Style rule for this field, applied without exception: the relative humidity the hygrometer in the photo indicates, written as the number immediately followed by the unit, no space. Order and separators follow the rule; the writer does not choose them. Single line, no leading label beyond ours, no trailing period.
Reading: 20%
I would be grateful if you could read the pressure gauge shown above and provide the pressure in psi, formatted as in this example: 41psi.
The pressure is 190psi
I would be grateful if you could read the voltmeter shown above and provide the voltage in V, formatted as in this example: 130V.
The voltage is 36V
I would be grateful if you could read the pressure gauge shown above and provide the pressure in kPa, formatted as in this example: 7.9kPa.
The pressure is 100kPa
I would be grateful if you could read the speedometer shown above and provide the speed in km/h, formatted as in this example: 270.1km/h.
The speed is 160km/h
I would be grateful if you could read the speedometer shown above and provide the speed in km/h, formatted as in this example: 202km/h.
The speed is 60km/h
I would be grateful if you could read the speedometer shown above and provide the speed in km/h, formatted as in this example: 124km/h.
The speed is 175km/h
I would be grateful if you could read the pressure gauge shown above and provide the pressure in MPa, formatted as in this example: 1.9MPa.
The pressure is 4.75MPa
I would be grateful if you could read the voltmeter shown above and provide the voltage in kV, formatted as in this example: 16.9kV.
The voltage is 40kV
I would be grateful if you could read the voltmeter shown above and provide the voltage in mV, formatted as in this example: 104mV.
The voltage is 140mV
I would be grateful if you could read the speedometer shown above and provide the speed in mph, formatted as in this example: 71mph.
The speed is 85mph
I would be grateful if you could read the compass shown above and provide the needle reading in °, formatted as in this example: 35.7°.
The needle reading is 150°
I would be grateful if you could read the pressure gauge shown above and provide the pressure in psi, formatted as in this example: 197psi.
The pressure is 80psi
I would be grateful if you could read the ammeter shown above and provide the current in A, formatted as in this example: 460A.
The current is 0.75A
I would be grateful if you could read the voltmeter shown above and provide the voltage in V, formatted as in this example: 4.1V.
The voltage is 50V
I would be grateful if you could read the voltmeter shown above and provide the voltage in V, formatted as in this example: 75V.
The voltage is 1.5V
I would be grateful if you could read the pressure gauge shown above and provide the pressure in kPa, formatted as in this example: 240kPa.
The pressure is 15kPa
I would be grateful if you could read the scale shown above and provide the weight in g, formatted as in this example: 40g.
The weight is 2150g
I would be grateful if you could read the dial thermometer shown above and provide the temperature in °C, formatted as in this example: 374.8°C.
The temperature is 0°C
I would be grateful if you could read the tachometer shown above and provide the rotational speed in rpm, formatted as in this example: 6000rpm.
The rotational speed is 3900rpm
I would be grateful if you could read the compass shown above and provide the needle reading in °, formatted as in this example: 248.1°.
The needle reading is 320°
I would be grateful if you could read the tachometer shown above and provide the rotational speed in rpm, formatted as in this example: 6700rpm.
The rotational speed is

------------------------

TASK GOAL >> Reproduce all of the records above verbatim, from the first through the last.

TASK ANSWER >>
Style rule for this field, applied without exception: the relative humidity the hygrometer in the photo indicates, written as the number immediately followed by the unit, no space. Order and separators follow the rule; the writer does not choose them. Single line, no leading label beyond ours, no trailing period.
Reading: 20%
I would be grateful if you could read the pressure gauge shown above and provide the pressure in psi, formatted as in this example: 41psi.
The pressure is 190psi
I would be grateful if you could read the voltmeter shown above and provide the voltage in V, formatted as in this example: 130V.
The voltage is 36V
I would be grateful if you could read the pressure gauge shown above and provide the pressure in kPa, formatted as in this example: 7.9kPa.
The pressure is 100kPa
I would be grateful if you could read the speedometer shown above and provide the speed in km/h, formatted as in this example: 270.1km/h.
The speed is 160km/h
I would be grateful if you could read the speedometer shown above and provide the speed in km/h, formatted as in this example: 202km/h.
The speed is 60km/h
I would be grateful if you could read the speedometer shown above and provide the speed in km/h, formatted as in this example: 124km/h.
The speed is 175km/h
I would be grateful if you could read the pressure gauge shown above and provide the pressure in MPa, formatted as in this example: 1.9MPa.
The pressure is 4.75MPa
I would be grateful if you could read the voltmeter shown above and provide the voltage in kV, formatted as in this example: 16.9kV.
The voltage is 40kV
I would be grateful if you could read the voltmeter shown above and provide the voltage in mV, formatted as in this example: 104mV.
The voltage is 140mV
I would be grateful if you could read the speedometer shown above and provide the speed in mph, formatted as in this example: 71mph.
The speed is 85mph
I would be grateful if you could read the compass shown above and provide the needle reading in °, formatted as in this example: 35.7°.
The needle reading is 150°
I would be grateful if you could read the pressure gauge shown above and provide the pressure in psi, formatted as in this example: 197psi.
The pressure is 80psi
I would be grateful if you could read the ammeter shown above and provide the current in A, formatted as in this example: 460A.
The current is 0.75A
I would be grateful if you could read the voltmeter shown above and provide the voltage in V, formatted as in this example: 4.1V.
The voltage is 50V
I would be grateful if you could read the voltmeter shown above and provide the voltage in V, formatted as in this example: 75V.
The voltage is 1.5V
I would be grateful if you could read the pressure gauge shown above and provide the pressure in kPa, formatted as in this example: 240kPa.
The pressure is 15kPa
I would be grateful if you could read the scale shown above and provide the weight in g, formatted as in this example: 40g.
The weight is 2150g
I would be grateful if you could read the dial thermometer shown above and provide the temperature in °C, formatted as in this example: 374.8°C.
The temperature is 0°C
I would be grateful if you could read the tachometer shown above and provide the rotational speed in rpm, formatted as in this example: 6000rpm.
The rotational speed is 3900rpm
I would be grateful if you could read the compass shown above and provide the needle reading in °, formatted as in this example: 248.1°.
The needle reading is 320°
I would be grateful if you could read the tachometer shown above and provide the rotational speed in rpm, formatted as in this example: 6700rpm.
The rotational speed is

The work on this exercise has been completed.